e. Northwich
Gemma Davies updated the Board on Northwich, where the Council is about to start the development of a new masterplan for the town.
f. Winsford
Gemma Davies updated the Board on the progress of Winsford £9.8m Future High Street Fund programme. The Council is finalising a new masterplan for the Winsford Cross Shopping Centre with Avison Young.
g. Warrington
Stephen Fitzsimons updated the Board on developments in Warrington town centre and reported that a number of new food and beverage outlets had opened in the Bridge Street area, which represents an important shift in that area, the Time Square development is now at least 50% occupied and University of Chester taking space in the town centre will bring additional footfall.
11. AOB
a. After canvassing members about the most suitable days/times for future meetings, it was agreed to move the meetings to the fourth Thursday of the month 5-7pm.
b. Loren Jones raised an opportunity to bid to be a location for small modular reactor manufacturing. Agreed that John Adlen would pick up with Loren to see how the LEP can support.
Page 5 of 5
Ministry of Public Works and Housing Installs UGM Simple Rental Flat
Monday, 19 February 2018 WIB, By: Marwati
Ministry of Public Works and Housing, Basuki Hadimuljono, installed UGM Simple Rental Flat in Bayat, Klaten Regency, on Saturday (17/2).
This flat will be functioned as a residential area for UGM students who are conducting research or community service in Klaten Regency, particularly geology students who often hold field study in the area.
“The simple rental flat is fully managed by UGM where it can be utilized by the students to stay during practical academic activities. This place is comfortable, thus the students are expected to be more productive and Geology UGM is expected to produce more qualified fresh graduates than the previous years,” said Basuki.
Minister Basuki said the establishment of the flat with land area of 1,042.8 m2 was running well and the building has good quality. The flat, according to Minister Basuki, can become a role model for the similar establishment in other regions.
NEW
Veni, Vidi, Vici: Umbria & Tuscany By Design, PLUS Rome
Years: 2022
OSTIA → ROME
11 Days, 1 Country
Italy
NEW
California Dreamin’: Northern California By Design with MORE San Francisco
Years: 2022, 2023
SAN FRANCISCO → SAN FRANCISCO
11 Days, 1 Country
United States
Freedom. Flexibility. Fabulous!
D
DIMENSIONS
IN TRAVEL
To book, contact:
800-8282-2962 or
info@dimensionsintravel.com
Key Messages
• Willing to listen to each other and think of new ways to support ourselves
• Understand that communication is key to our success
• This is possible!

----------------

The records shown above are to be copied exactly, every one of them.

EXERCISE ANSWER:
e. Northwich
Gemma Davies updated the Board on Northwich, where the Council is about to start the development of a new masterplan for the town.
f. Winsford
Gemma Davies updated the Board on the progress of Winsford £9.8m Future High Street Fund programme. The Council is finalising a new masterplan for the Winsford Cross Shopping Centre with Avison Young.
g. Warrington
Stephen Fitzsimons updated the Board on developments in Warrington town centre and reported that a number of new food and beverage outlets had opened in the Bridge Street area, which represents an important shift in that area, the Time Square development is now at least 50% occupied and University of Chester taking space in the town centre will bring additional footfall.
11. AOB
a. After canvassing members about the most suitable days/times for future meetings, it was agreed to move the meetings to the fourth Thursday of the month 5-7pm.
b. Loren Jones raised an opportunity to bid to be a location for small modular reactor manufacturing. Agreed that John Adlen would pick up with Loren to see how the LEP can support.
Page 5 of 5
Ministry of Public Works and Housing Installs UGM Simple Rental Flat
Monday, 19 February 2018 WIB, By: Marwati
Ministry of Public Works and Housing, Basuki Hadimuljono, installed UGM Simple Rental Flat in Bayat, Klaten Regency, on Saturday (17/2).
This flat will be functioned as a residential area for UGM students who are conducting research or community service in Klaten Regency, particularly geology students who often hold field study in the area.
“The simple rental flat is fully managed by UGM where it can be utilized by the students to stay during practical academic activities. This place is comfortable, thus the students are expected to be more productive and Geology UGM is expected to produce more qualified fresh graduates than the previous years,” said Basuki.
Minister Basuki said the establishment of the flat with land area of 1,042.8 m2 was running well and the building has good quality. The flat, according to Minister Basuki, can become a role model for the similar establishment in other regions.
NEW
Veni, Vidi, Vici: Umbria & Tuscany By Design, PLUS Rome
Years: 2022
OSTIA → ROME
11 Days, 1 Country
Italy
NEW
California Dreamin’: Northern California By Design with MORE San Francisco
Years: 2022, 2023
SAN FRANCISCO → SAN FRANCISCO
11 Days, 1 Country
United States
Freedom. Flexibility. Fabulous!
D
DIMENSIONS
IN TRAVEL
To book, contact:
800-8282-2962 or
info@dimensionsintravel.com
Key Messages
• Willing to listen to each other and think of new ways to support ourselves
• Understand that communication is key to our success
• This is possible!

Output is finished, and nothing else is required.